L’umano odora di medicine e di febbre. Le medicine non mi piacciono. A volte la padrona cerca di farle prendere anche a me: le mescola agli avanzi della cucina, ma è impossibile non sentirne l’odore.
Quando la padrona cerca di farmi prendere le medicine me ne vado a cercare cibo da un’altra parte.
Mi piace questo giardino: ci sono sempre lucertole o topi, o anche piccoli uccelli. Questo umano, però, mi fa paura, anche se non si muove quasi mai.
Per la maggior parte del tempo sta disteso sul futon: a volte ha gli occhi chiusi, a volte guarda in alto o fuori nel giardino, ma sembra lo stesso non vedere niente.
A volte tossisce e tossisce e sputa sangue e allora io scappo via, perché quella tosse non mi piace.
Lo sento tossire anche di notte, quando scivolo tra l’erba alta cercando di passare per un’ombra di luna. Di notte i topi escono dalle tane ed è più facile prenderli.
Gli shoji sono sempre aperti e posso guardare dentro ogni volta.
L’umano si agita, a volte, a volte entra la donna e gli fa bere qualcosa. Lui ha gli zigomi chiazzati di rosso e il respiro affannoso.
Tiene sempre la spada tra le mani. A volte, quando si addormenta, gli scivola dalle dita, e quando si sveglia è la prima cosa che cerca. Vedo le sue dita bianche passare e ripassare sugli intrecci di pelle di razza che formano un bel disegno sull’impugnatura  (so che sono di pelle di razza perché hanno un odore speciale) o giocare coi nastri che servono ad allacciarla. A volte se li gira attorno alla mano e cerca di fare un nodo, come i guerrieri quando temono di perdere la loro arma in battaglia. A volte gli occhi gli si fanno umidi e versano acqua, come fanno gli umani, e lui se li asciuga con la manica, senza farsi vedere.
Poi tossisce e tossisce fino a ricadere sul futon come una preda esausta.

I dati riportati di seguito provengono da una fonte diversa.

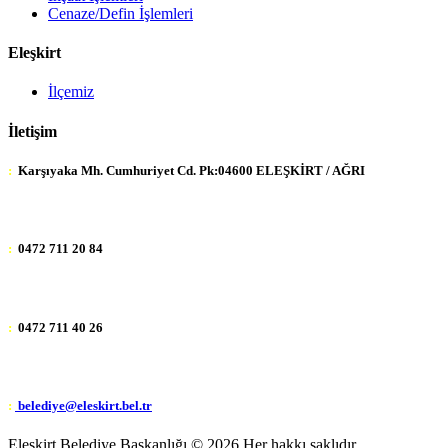
Cenaze/Defin İşlemleri
Eleşkirt
İlçemiz
İletişim
:
Karşıyaka Mh. Cumhuriyet Cd. Pk:04600 ELEŞKİRT / AĞRI
:
0472 711 20 84
:
0472 711 40 26
:
belediye@eleskirt.bel.tr
Eleşkirt Belediye Başkanlığı ©
2026 Her hakkı saklıdır.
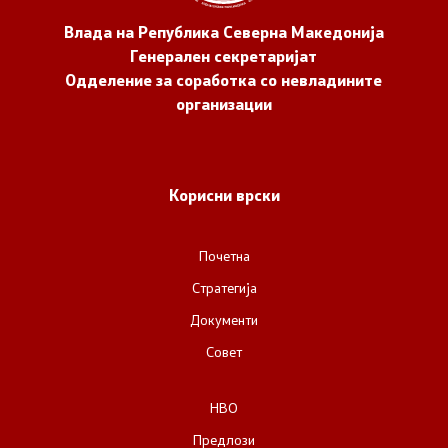
Влада на Република Северна Македонија
Генерален секретаријат
Одделение за соработка со невладините
организации
Корисни врски
Почетна
Стратегија
Документи
Совет
НВО
Предлози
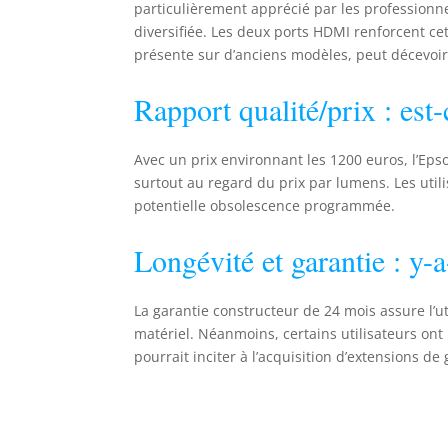
particulièrement apprécié par les professionn
diversifiée. Les deux ports HDMI renforcent ce
présente sur d’anciens modèles, peut décevoir 
Rapport qualité/prix : est
Avec un prix environnant les 1200 euros, l’Ep
surtout au regard du prix par lumens. Les util
potentielle obsolescence programmée.
Longévité et garantie : y-a-
La garantie constructeur de 24 mois assure l’ut
matériel. Néanmoins, certains utilisateurs ont
pourrait inciter à l’acquisition d’extensions de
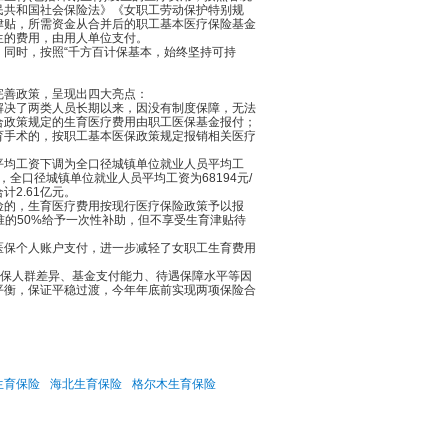
民共和国社会保险法》《女职工劳动保护特别规
津贴，所需资金从合并后的职工基本医疗保险基金
生的费用，由用人单位支付。
同时，按照“千方百计保基本，始终坚持可持
善政策，呈现出四大亮点：
决了两类人员长期以来，因没有制度保障，无法
合政策规定的生育医疗费用由职工医保基金报付；
育手术的，按职工基本医保政策规定报销相关医疗
均工资下调为全口径城镇单位就业人员平均工
，全口径城镇单位就业人员平均工资为68194元/
计2.61亿元。
的，生育医疗费用按现行医疗保险政策予以报
准的50%给予一次性补助，但不享受生育津贴待
保个人账户支付，进一步减轻了女职工生育费用
保人群差异、基金支付能力、待遇保障水平等因
平衡，保证平稳过渡，今年年底前实现两项保险合
生育保险
海北生育保险
格尔木生育保险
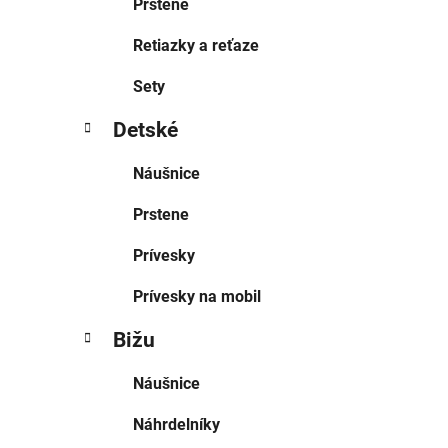
Prstene
Retiazky a reťaze
Sety
Detské
Náušnice
Prstene
Prívesky
Prívesky na mobil
Bižu
Náušnice
Náhrdelníky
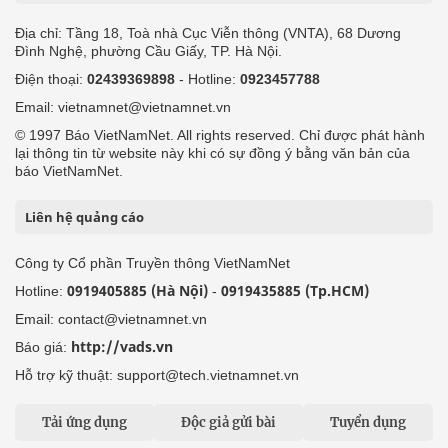
Địa chỉ: Tầng 18, Toà nhà Cục Viễn thông (VNTA), 68 Dương
Đình Nghệ, phường Cầu Giấy, TP. Hà Nội.
Điện thoại:
02439369898
- Hotline:
0923457788
Email: vietnamnet@vietnamnet.vn
© 1997 Báo VietNamNet. All rights reserved. Chỉ được phát hành
lại thông tin từ website này khi có sự đồng ý bằng văn bản của
báo VietNamNet.
Liên hệ quảng cáo
Công ty Cổ phần Truyền thông VietNamNet
0919405885 (Hà Nội)
0919435885 (Tp.HCM)
Hotline:
-
Email: contact@vietnamnet.vn
http://vads.vn
Báo giá:
Hỗ trợ kỹ thuật: support@tech.vietnamnet.vn
Tải ứng dụng
Độc giả gửi bài
Tuyển dụng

Non si è ancora arreso, lo so, ma lo farà presto. Quella è una cacciatrice che non si lascia sfuggire niente.
 
Mi guarda cercando di fare la faccia feroce.
Non farebbe paura ad un topo.
Ho sentito la donna che parlava col dottore (so che è un dottore perché anche lui ha sempre addosso l’odore delle medicine, anche se non è ammalato).
“Non ditegli niente”  diceva. “Sta già abbastanza male, una notizia così lo sconvolgerebbe e basta.”
Parlavano di un altro umano che era stato giustiziato. Hanno detto proprio così, giustiziato, e poi si sono messi a discutere se fosse giusto o no che gli avessero tagliato la testa senza permettergli di aprirsi onorevolmente la pancia. Gli umani sono strani. Hanno bisogno di un sacco di cerimonie anche per ammazzarsi. Assurdo.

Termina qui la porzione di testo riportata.